EXERCISE INPUTS |
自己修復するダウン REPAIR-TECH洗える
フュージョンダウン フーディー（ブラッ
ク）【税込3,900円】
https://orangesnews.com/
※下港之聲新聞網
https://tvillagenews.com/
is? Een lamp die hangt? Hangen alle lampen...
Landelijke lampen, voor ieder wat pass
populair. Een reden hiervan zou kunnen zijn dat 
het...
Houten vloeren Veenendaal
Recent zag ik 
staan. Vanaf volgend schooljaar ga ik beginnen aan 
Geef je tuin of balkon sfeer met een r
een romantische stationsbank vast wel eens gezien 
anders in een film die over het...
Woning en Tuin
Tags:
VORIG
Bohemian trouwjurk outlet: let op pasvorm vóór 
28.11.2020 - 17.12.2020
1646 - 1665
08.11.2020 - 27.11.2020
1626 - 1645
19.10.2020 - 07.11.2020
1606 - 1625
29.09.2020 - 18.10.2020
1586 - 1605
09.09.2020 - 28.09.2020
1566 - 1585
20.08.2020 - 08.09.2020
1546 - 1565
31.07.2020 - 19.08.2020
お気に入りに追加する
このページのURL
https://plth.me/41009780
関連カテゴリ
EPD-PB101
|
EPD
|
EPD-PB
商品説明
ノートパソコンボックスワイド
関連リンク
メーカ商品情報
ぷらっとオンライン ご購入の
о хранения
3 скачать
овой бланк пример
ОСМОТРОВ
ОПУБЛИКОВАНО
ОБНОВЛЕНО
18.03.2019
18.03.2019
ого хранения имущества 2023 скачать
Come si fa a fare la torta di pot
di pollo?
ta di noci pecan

WHAT TO PRODUCE | Copy the records exactly, keeping every word in place.

ANSWER TO THIS PROBLEM |
自己修復するダウン REPAIR-TECH洗える
フュージョンダウン フーディー（ブラッ
ク）【税込3,900円】
https://orangesnews.com/
※下港之聲新聞網
https://tvillagenews.com/
is? Een lamp die hangt? Hangen alle lampen...
Landelijke lampen, voor ieder wat pass
populair. Een reden hiervan zou kunnen zijn dat 
het...
Houten vloeren Veenendaal
Recent zag ik 
staan. Vanaf volgend schooljaar ga ik beginnen aan 
Geef je tuin of balkon sfeer met een r
een romantische stationsbank vast wel eens gezien 
anders in een film die over het...
Woning en Tuin
Tags:
VORIG
Bohemian trouwjurk outlet: let op pasvorm vóór 
28.11.2020 - 17.12.2020
1646 - 1665
08.11.2020 - 27.11.2020
1626 - 1645
19.10.2020 - 07.11.2020
1606 - 1625
29.09.2020 - 18.10.2020
1586 - 1605
09.09.2020 - 28.09.2020
1566 - 1585
20.08.2020 - 08.09.2020
1546 - 1565
31.07.2020 - 19.08.2020
お気に入りに追加する
このページのURL
https://plth.me/41009780
関連カテゴリ
EPD-PB101
|
EPD
|
EPD-PB
商品説明
ノートパソコンボックスワイド
関連リンク
メーカ商品情報
ぷらっとオンライン ご購入の
о хранения
3 скачать
овой бланк пример
ОСМОТРОВ
ОПУБЛИКОВАНО
ОБНОВЛЕНО
18.03.2019
18.03.2019
ого хранения имущества 2023 скачать
Come si fa a fare la torta di pot
di pollo?
ta di noci pecan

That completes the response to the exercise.